What does it mean for a sequence of curves to converge to another curve?

Question

I can easily define what it means for a sequence of points of $\mathbb{R}^n$ to converge to another point in $\mathbb{R}^n$. But what does it mean for a sequence of curves in $\mathbb{R}^n$ to converge to another curve in $\mathbb{R}^n$? What is the formal definition of it? I am asking because I am looking for a formalization of the statement "As $n$ approaches $\infty$, an $n$-sided regular polygon approaches a circle", and similar statements.

Answer 1

So, there are several ways of doing this, so here is a couple:

Let $I$ be some predefined interval. First, you can say a sequence of curves $\gamma_n: I \rightarrow R^n$ converges to $\gamma: I \rightarrow R^n$ if for all $x \in I$, $\gamma_n(x)$ goes to $\gamma(x)$. This is commonly referred to as pointwise convergence.

Another, more restrictive form of convergence (that has some nicer properties) is called uniform convergence: for all $\epsilon > 0$, there exists some $N \in \mathbb{N}$, such that for all $n > N$, the supremum of $|\gamma_n(x) - \gamma(x)|$ is less than $\epsilon$. Intuitively, the difference between the two is that uniform convergence doesn't just mean every point converges, but they converge at a similar pace. If $I$ is compact, the two notions are the same.

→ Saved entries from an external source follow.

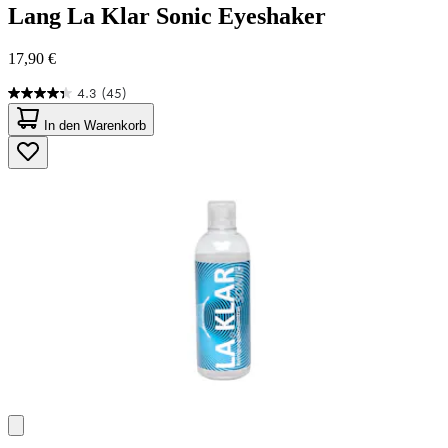
Lang
La Klar Sonic Eyeshaker
17,90 €
4.3
(45)
4.3
von
In den Warenkorb
5
Sternen.
45
Bewertungen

Finally, there is a third way to think about this: This works for any collection of compact subsets of $\mathbb{R}^n$, and does not rely on parameterization. Basically, if $A,B \subset \mathbb{R}^n$ are compact, we can define their distance as, and this is going to look complicated, $\max(\sup_{x \in A}(\inf_{y \in B}|x-y|), \sup_{x \in B}(\inf_{y \in A}|x-y|))$. You can prove that this defines a metric on the set of all compact subsets of $\mathbb{R}^n$, so if you just restrict your attention to compact sets that can be written as the image of a smooth (or piecewise smooth, or any other class you want) embedding of $[0,1]$ into $\mathbb{R}^n$, then this is a formal way to define distance between them without having to worry about parameterization.